> **Passage**
.....

Preprint Article Version 1 NOT YET PEER-REVIEWED

SSWiS: An Information System for Graduate Education in Social Work

  1. Renaissance Computing Institute (RENCI), University of North Carolina at Chapel Hill, Chapel Hill, NC 27517, USA
  2. School of Social Work, University of North Carolina at Chapel Hill, Chapel Hill, NC 27517, USA
Version 1 : Received: 6 August 2016 / Approved: 6 August 2016 / Online: 6 August 2016 (11:28:58 CEST)

How to cite: Kapeljushnik, O.; Rosenfeld, L.; Garcia, M.; Brigham, R.; Naylor, S.; Fecho, K.; Schmitt, C. SSWiS: An Information System for Graduate Education in Social Work. Preprints 2016, 2016080066 (doi: 10.20944/preprints201608.0066.v1). Kapeljushnik, O.; Rosenfeld, L.; Garcia, M.; Brigham, R.; Naylor, S.; Fecho, K.; Schmitt, C. SSWiS: An Information System for Graduate Education in Social Work. Preprints 2016, 2016080066 (doi: 10.20944/preprints201608.0066.v1).

.....

> **Given material**
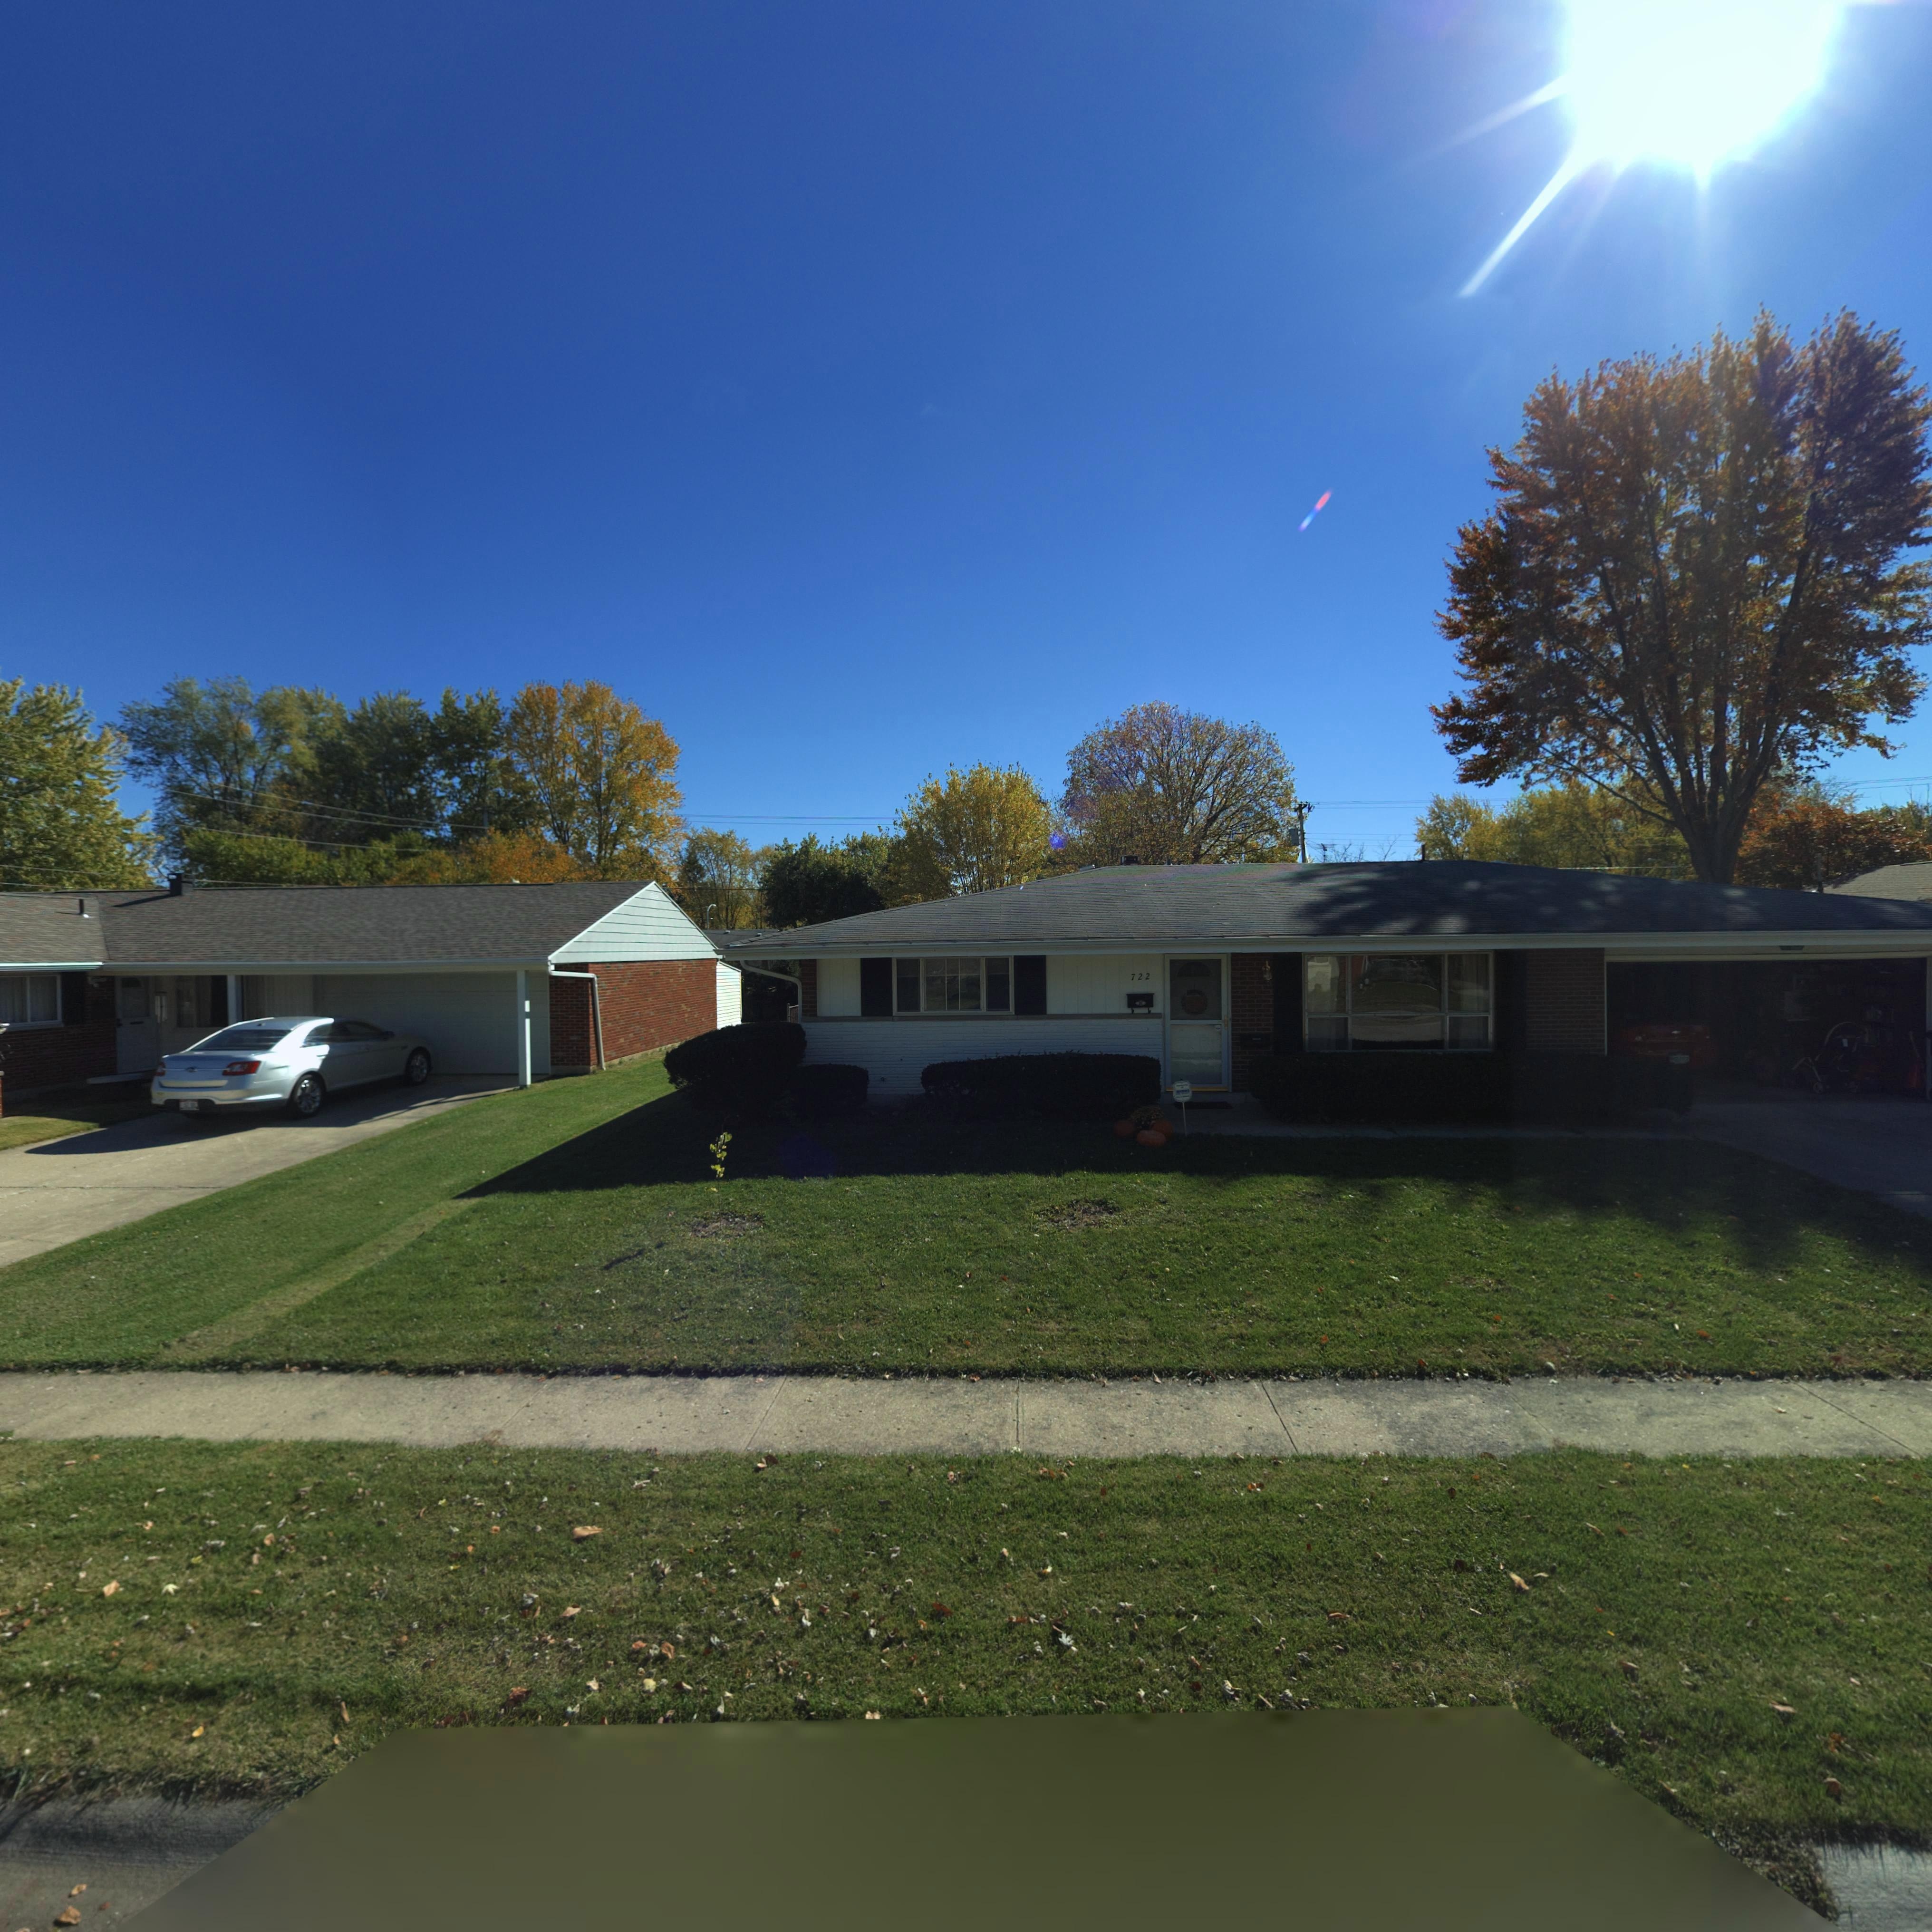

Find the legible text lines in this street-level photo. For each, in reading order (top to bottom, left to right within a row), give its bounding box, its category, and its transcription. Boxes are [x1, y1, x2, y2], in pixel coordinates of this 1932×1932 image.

.....

> **The task**
Repeat word for word the part of the SSWiS preprint page from "1. Renaissance Computing" up to and including "2016 (11:28:58 CEST)". The lines play no part in what comes next.

> **Full response**
1. Renaissance Computing Institute (RENCI), University of North Carolina at Chapel Hill, Chapel Hill, NC 27517, USA
  2. School of Social Work, University of North Carolina at Chapel Hill, Chapel Hill, NC 27517, USA
Version 1 : Received: 6 August 2016 / Approved: 6 August 2016 / Online: 6 August 2016 (11:28:58 CEST)